YOUR OBJECTIVE - Restate each of the lines below word for word and drop every picture.
RECORD EXTRACTS: Begin
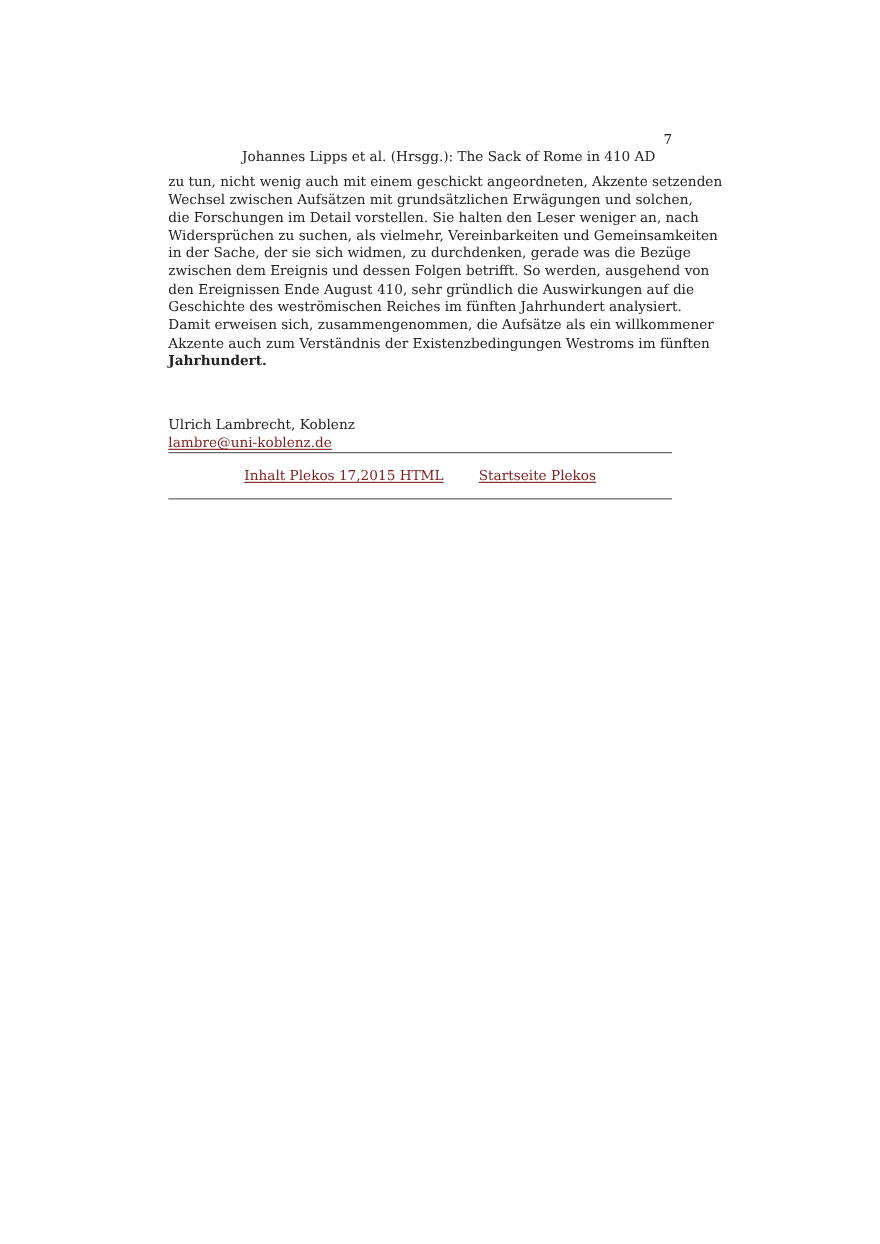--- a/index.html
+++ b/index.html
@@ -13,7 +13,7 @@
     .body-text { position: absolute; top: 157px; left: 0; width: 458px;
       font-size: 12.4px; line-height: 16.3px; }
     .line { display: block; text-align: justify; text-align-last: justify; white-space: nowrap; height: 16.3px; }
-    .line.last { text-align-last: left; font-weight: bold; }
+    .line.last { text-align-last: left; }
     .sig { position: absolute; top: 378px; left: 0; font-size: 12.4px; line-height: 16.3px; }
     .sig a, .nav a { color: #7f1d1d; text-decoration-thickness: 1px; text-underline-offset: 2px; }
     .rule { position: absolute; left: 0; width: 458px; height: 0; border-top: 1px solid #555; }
RECORD EXTRACTS: End
EXERCISE RESULT -
--- a/index.html
+++ b/index.html
@@ -13,7 +13,7 @@
     .body-text { position: absolute; top: 157px; left: 0; width: 458px;
       font-size: 12.4px; line-height: 16.3px; }
     .line { display: block; text-align: justify; text-align-last: justify; white-space: nowrap; height: 16.3px; }
-    .line.last { text-align-last: left; font-weight: bold; }
+    .line.last { text-align-last: left; }
     .sig { position: absolute; top: 378px; left: 0; font-size: 12.4px; line-height: 16.3px; }
     .sig a, .nav a { color: #7f1d1d; text-decoration-thickness: 1px; text-underline-offset: 2px; }
     .rule { position: absolute; left: 0; width: 458px; height: 0; border-top: 1px solid #555; }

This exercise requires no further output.